### What to produce
Find every line below with the word "анализ". Then give only how many there are.

### Supplied entries
● ● ● ● ● ● ●
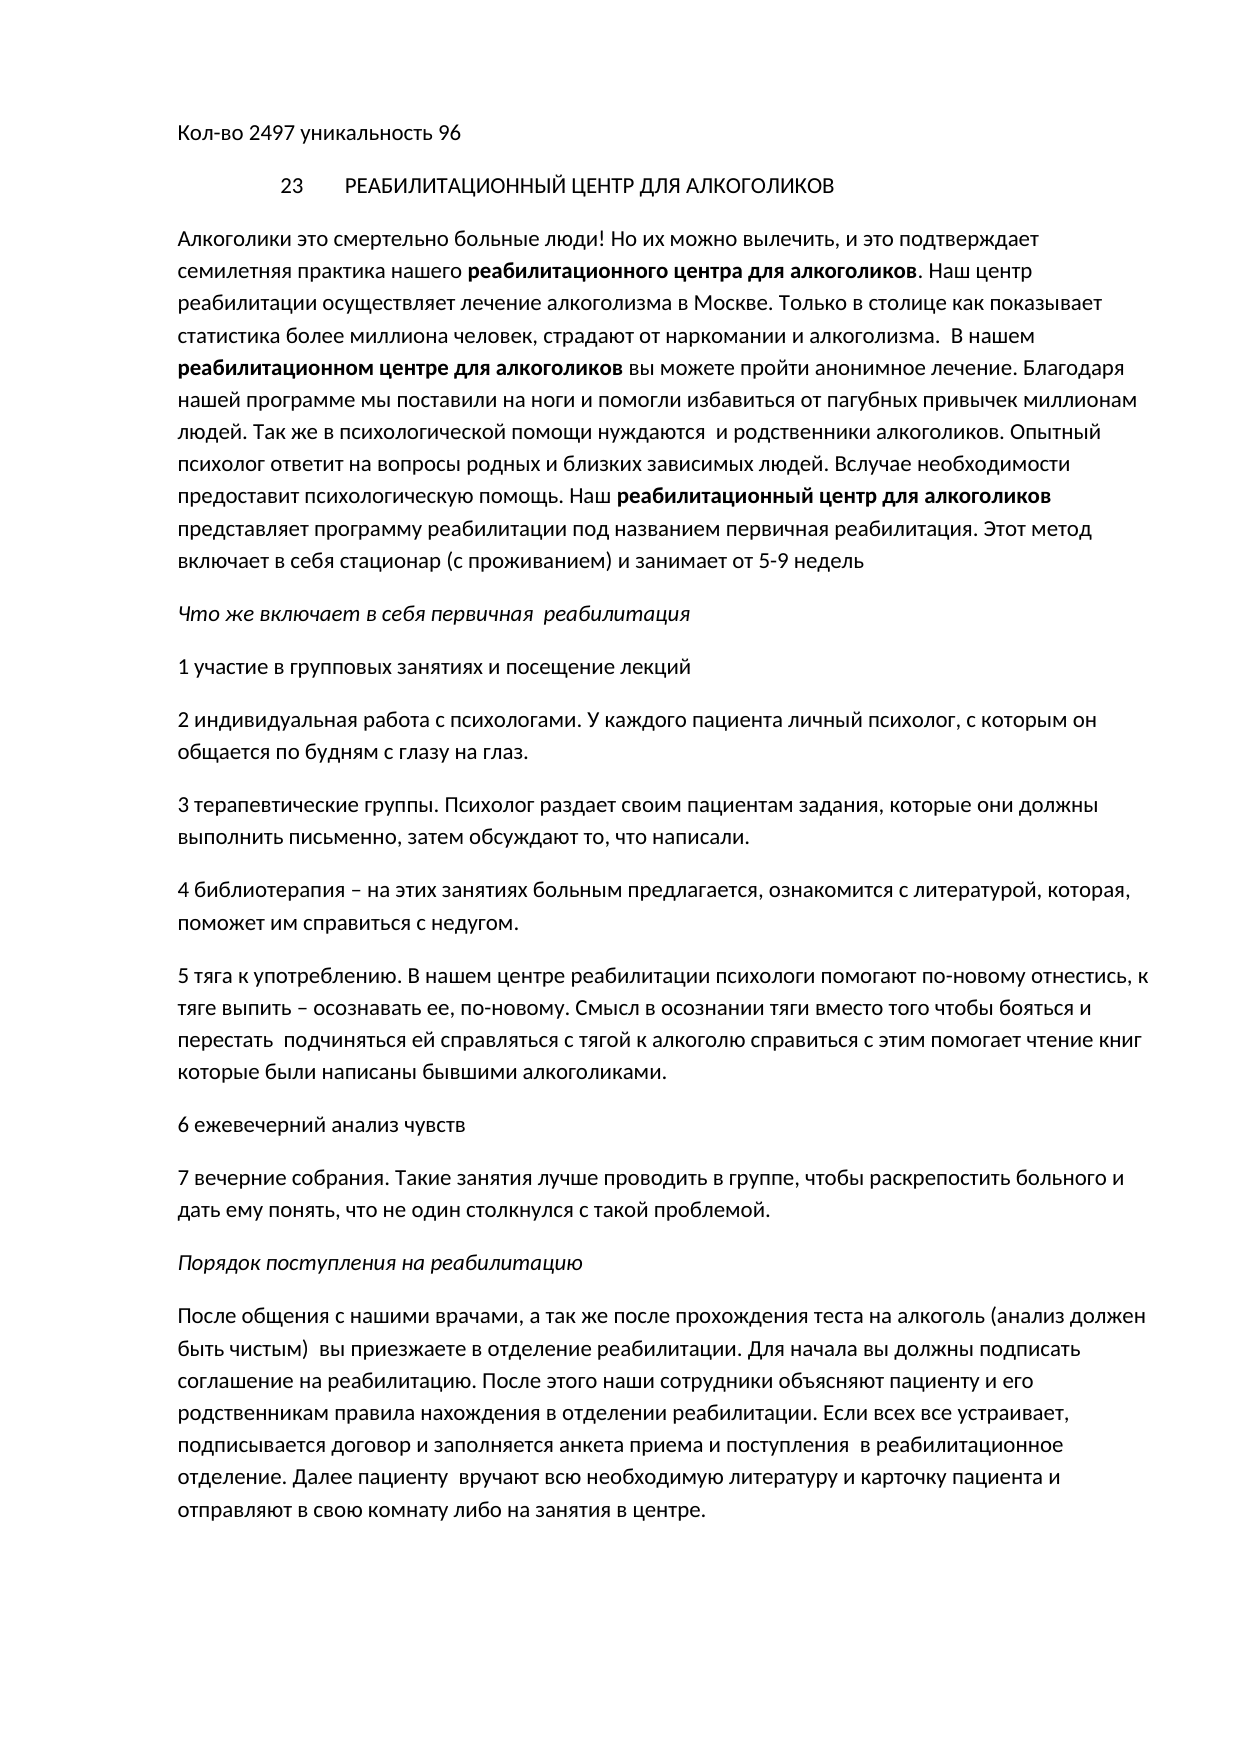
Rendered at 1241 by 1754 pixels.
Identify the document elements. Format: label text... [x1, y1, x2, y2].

text Порядок поступления на реабилитацию [177, 1248, 1152, 1277]
text Кол-во 2497 уникальность 96 [177, 118, 1152, 146]
text После общения с нашими врачами, а так же после прохождения теста на алкоголь (анализ должен быть чистым) вы приезжаете в отделение реабилитации. Для начала вы должны подписать соглашение на реабилитацию. После этого наши сотрудники объясняют пациенту и его родственникам правила нахождения в отделении реабилитации. Если всех все устраивает, подписывается договор и заполняется анкета приема и поступления в реабилитационное отделение. Далее пациенту вручают всю необходимую литературу и карточку пациента и отправляют в свою комнату либо на занятия в центре. [177, 1302, 1152, 1523]
text Что же включает в себя первичная реабилитация [177, 599, 1152, 627]
text 7 вечерние собрания. Такие занятия лучше проводить в группе, чтобы раскрепостить больного и дать ему понять, что не один столкнулся с такой проблемой. [177, 1163, 1152, 1223]
text 6 ежевечерний анализ чувств [177, 1110, 1152, 1138]
text 4 библиотерапия – на этих занятиях больным предлагается, ознакомится с литературой, которая, поможет им справиться с недугом. [177, 876, 1152, 936]
text 2 индивидуальная работа с психологами. У каждого пациента личный психолог, с которым он общается по будням с глазу на глаз. [177, 705, 1152, 765]
text Алкоголики это смертельно больные люди! Но их можно вылечить, и это подтверждает семилетняя практика нашего реабилитационного центра для алкоголиков. Наш центр реабилитации осуществляет лечение алкоголизма в Москве. Только в столице как показывает статистика более миллиона человек, страдают от наркомании и алкоголизма. В нашем реабилитационном центре для алкоголиков вы можете пройти анонимное лечение. Благодаря нашей программе мы поставили на ноги и помогли избавиться от пагубных привычек миллионам людей. Так же в психологической помощи нуждаются и родственники алкоголиков. Опытный психолог ответит на вопросы родных и близких зависимых людей. Вслучае необходимости предоставит психологическую помощь. Наш реабилитационный центр для алкоголиков представляет программу реабилитации под названием первичная реабилитация. Этот метод включает в себя стационар (с проживанием) и занимает от 5-9 недель [177, 224, 1152, 574]
text 5 тяга к употреблению. В нашем центре реабилитации психологи помогают по-новому отнестись, к тяге выпить – осознавать ее, по-новому. Смысл в осознании тяги вместо того чтобы бояться и перестать подчиняться ей справляться с тягой к алкоголю справиться с этим помогает чтение книг которые были написаны бывшими алкоголиками. [177, 961, 1152, 1085]
text 3 терапевтические группы. Психолог раздает своим пациентам задания, которые они должны выполнить письменно, затем обсуждают то, что написали. [177, 790, 1152, 851]
text 1 участие в групповых занятиях и посещение лекций [177, 652, 1152, 680]
text 23 РЕАБИЛИТАЦИОННЫЙ ЦЕНТР ДЛЯ АЛКОГОЛИКОВ [177, 171, 1152, 199]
● ● ● ● ● ● ●
### Result of this task
2